Our education system has gaps that cannot continue to go unnoticed. Throughout this election little time has been spent looking at how we can support our most vulnerable- children in special and alternative provision (AP) schools.
The availability of provision is a postcode lottery. There are 11 local authorities with no Good or Outstanding state-funded AP and in the North-East there is no option to attend an Outstanding state-funded AP. At NSN, we surveyed open free schools and asked if they felt there was a need for additional AP places in their areas – all responded in the affirmative. 28% of unregistered schools are AP’s, this means vulnerable children are at risk of being educated in schools not accountable to the Department for Education or Ofsted. We know that excluded children are at much higher risk of being drawn into criminal activity and gangs, yet many of them are being educated in unregulated settings.
For special schools, the challenge is on a similar scale. A report from the Education Select Committee earlier this year highlighted significant issues in the provision of support for pupils with special educational needs (SEN). Families are often forced to wade through mountains of bureaucracy and face limited choices for their children. The total number of children with statements of SEN or Education, Health and Care plans (EHCP) has increased year on year since 2010. Most recently between May 2018 and May 2019, it increased by a further 11% and the quantity of provision is playing catch up to attempt to meet this demand.
Perhaps most frustrating is that we know properly regulated state-funded AP works.

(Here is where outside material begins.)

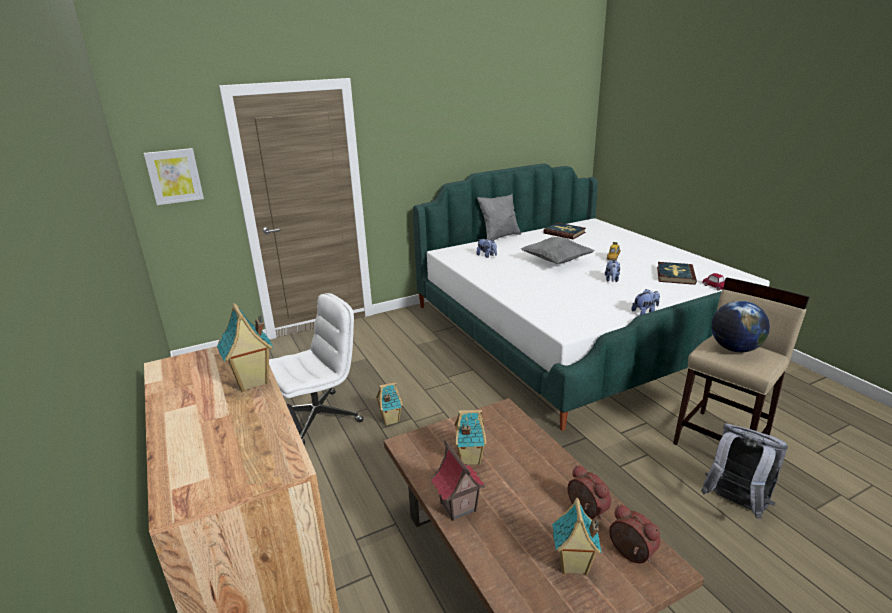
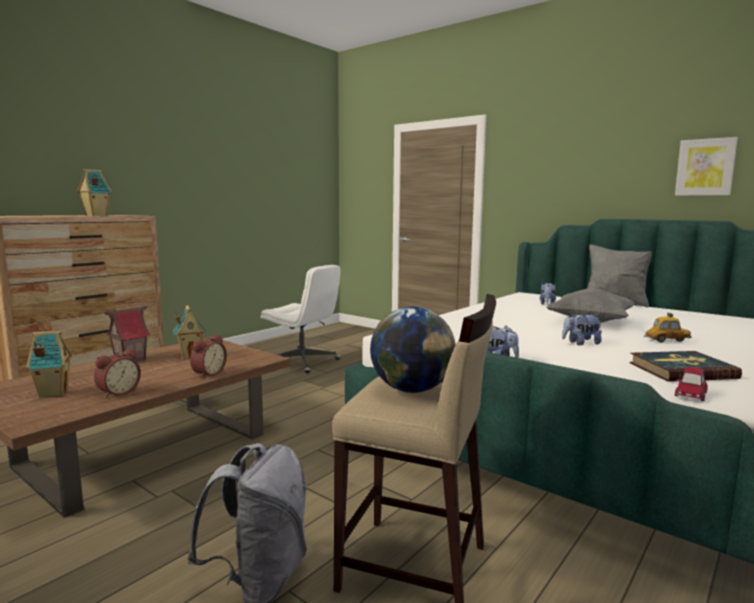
camera: 65 degrees right, 15 degrees down
picture [144,148,204,205] -> picture moved to [675,137,738,196]
toy house [376,382,403,425] -> none
book [543,223,586,239] -> none
alarm clock [609,504,661,563] -> alarm clock moved to [190,334,227,379]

You only have to look at some of the amazing AP free schools like Harmonize Academy in Liverpool, where 88% of students achieved 5 or more GCSE’s; or Derby Pride, where 80% of pupils leave with 5 GCSEs. Moreover, there are innovative models across the country like the Boxing Academy in London where pupils use the sport to re-engage with their learning.

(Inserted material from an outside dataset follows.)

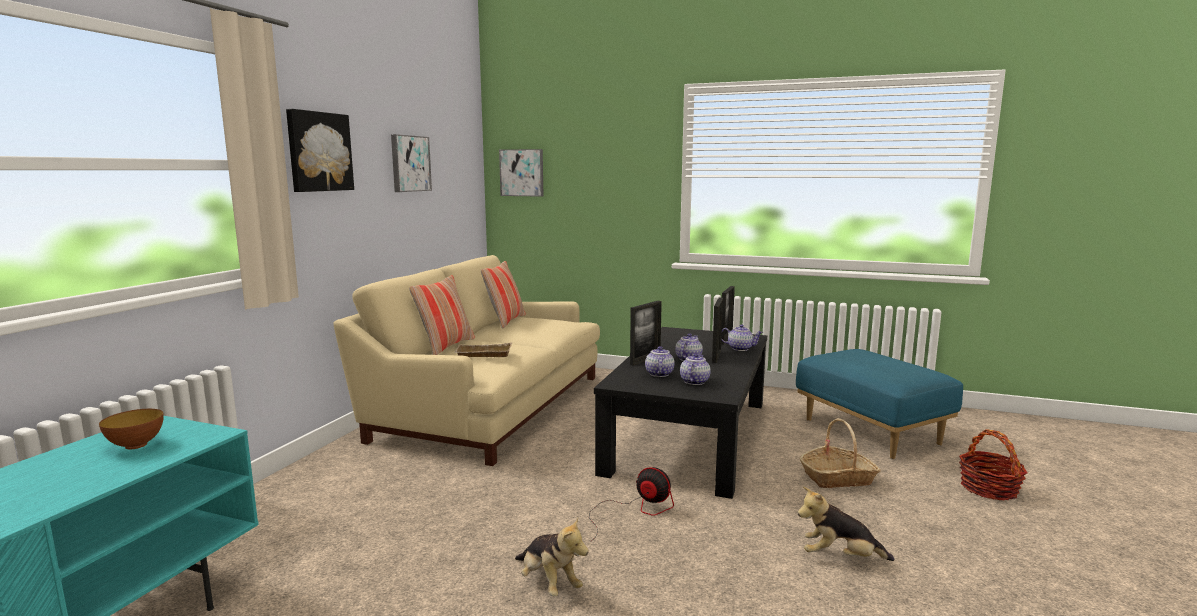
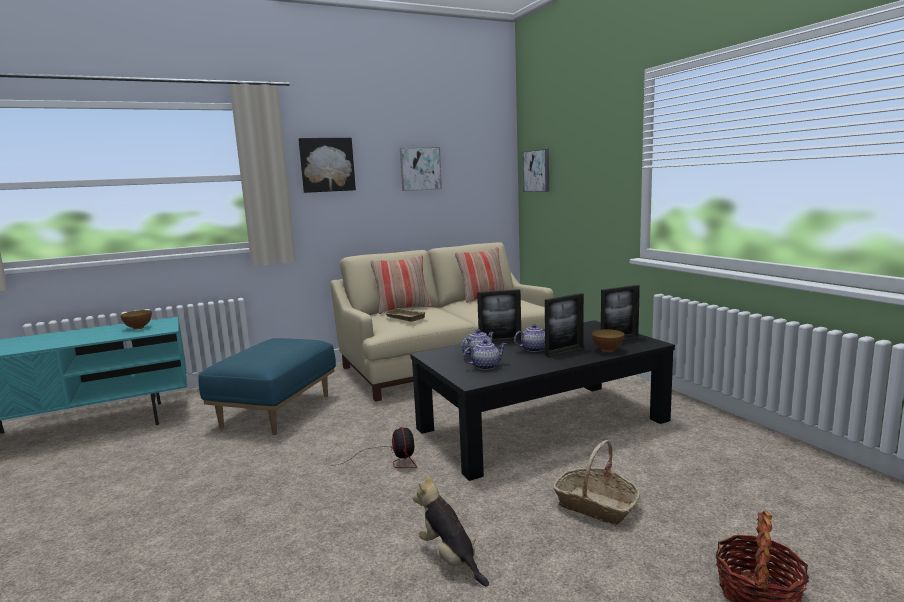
camera: 45 degrees right, 0 degrees up
plush toy [515,518,589,596] -> none
teapot [721,324,763,351] -> bowl [592,329,624,352]
blue ottoman [796,349,963,459] -> blue ottoman moved to [198,338,336,435]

Likewise, there are special free schools delivering life-changing opportunities. Churchill Special Free School in Suffolk was one of the first special schools in the country to receive the World Class School Quality Mark. In Manchester, Pioneer House High School boasts an impressive record of helping student’s secure long-term sustainable employment through applied learning.
An outstanding AP and special sector is integral to our schools. The specialised support offered is truly transformative to lives of many children. The free school programme has allowed for a significant growth in the number of special and AP free schools and now there are 34 special and 42 AP free schools already open, with a further 54 special and 12 AP in the pre-opening phase. Up to 39 new free schools will also be approved next year.
It is an outstanding achievement that the free school programme has delivered over 16,500 new places for the most vulnerable pupils. But we know that parents, schools and LAs are calling out for more.
The time for action is now. We urge the next Government to launch a dedicated AP free school wave as a matter of urgency, so outstanding AP can be accessed by all communities across the country. We also want to see investment in a new wave of special free schools to deliver new places for pupils in the most need of high-quality education and support.